■ **Görev talimatları**
(a) Belge metnine göre Yunanistan Başbakanı Miçotakis ikinci Kıbrıs ziyaretinde ne yaptı?
(b) Lütfen belge metninde "Yunanistan Başbakanı Miçotakis, ikinci" ifadesinden "veya görmek istemiyorlar." ifadesine kadar uzanan kısmı, "Miçotakis" yerine "Mitsotakis" yazarak düzenleyin.

■ **Belge metni**
----

Yunanistan’ın Kıbrıs sorununda yapabileceği hiçbir şey yoktur. Ama Yunan siyasiler de akıllarını başlarına almayarak Rumlara umut pompalıyorlar.
Yunanistan Başbakanı Miçotakis, ikinci Kıbrıs ziyaretinde de Rumlara umut pompaladı. Kıbrıs gerçeğini at gözlükleriyle görüyorlar veya görmek istemiyorlar.
Gerek Yunanistan Başbakanı, gerekse Kıbrıs Rumları Cumhurbaşkanı buluşmalarında, nedense bazı ifadeler kullandılar.
“İki ülke arasında nifak tohumları ekme” meselesi...
Hristodulidis şöyle diyor Rum-Yunan ilişkilerine dair.

----

■ **İncelenecek kayıtlar**
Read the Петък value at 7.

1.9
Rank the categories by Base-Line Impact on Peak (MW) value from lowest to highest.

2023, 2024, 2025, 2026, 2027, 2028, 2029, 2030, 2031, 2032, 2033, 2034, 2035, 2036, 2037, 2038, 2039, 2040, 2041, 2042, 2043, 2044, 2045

----

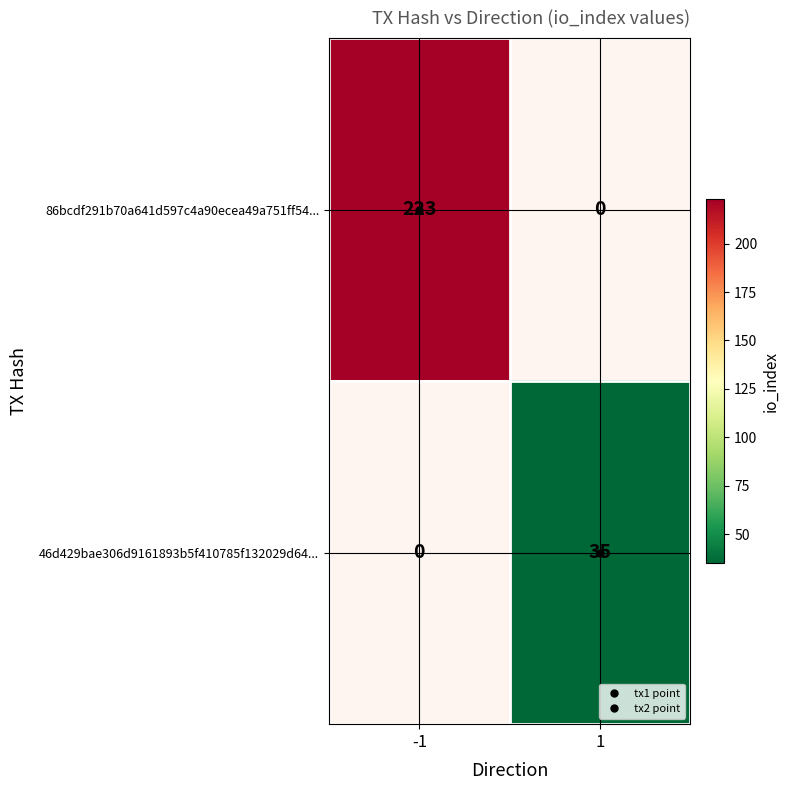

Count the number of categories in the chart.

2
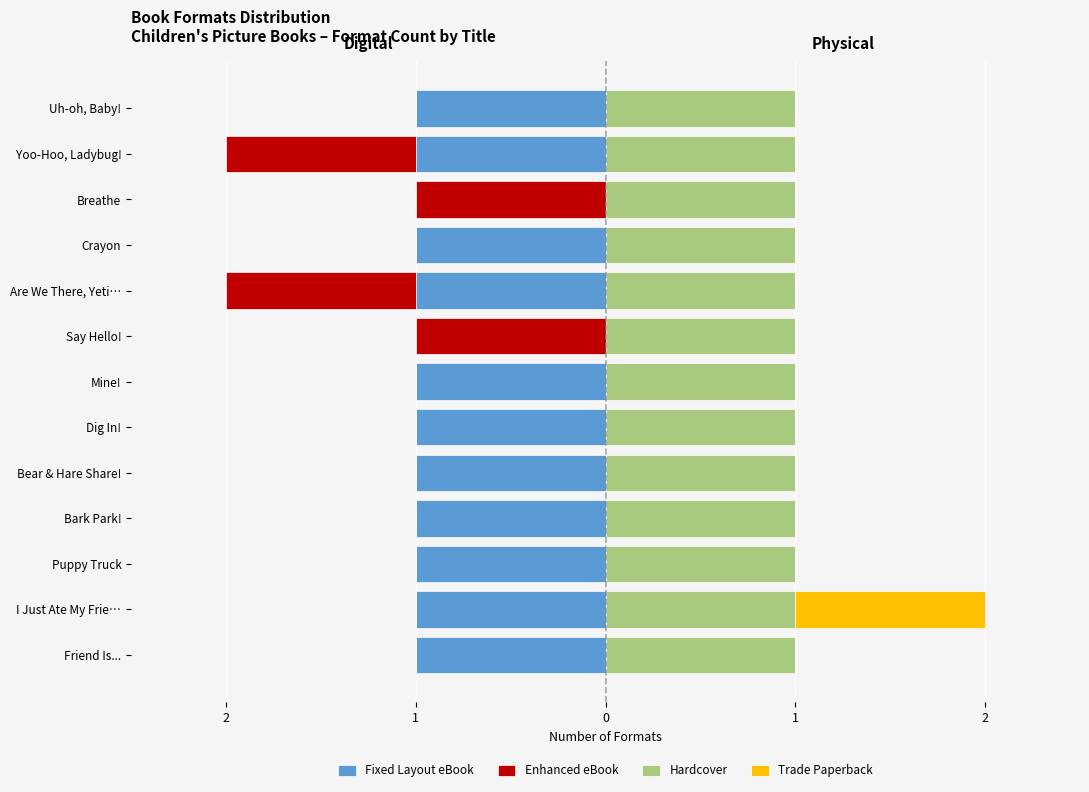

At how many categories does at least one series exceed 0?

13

----

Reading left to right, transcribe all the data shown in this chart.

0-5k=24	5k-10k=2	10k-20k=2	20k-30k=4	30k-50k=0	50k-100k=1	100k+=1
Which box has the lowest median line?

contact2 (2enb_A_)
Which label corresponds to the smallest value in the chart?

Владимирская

----

■ **Yanıtlarınız**
(a) Rumlara umut pompaladı.

(b)
Yunanistan Başbakanı Mitsotakis, ikinci Kıbrıs ziyaretinde de Rumlara umut pompaladı. Kıbrıs gerçeğini at gözlükleriyle görüyorlar veya görmek istemiyorlar.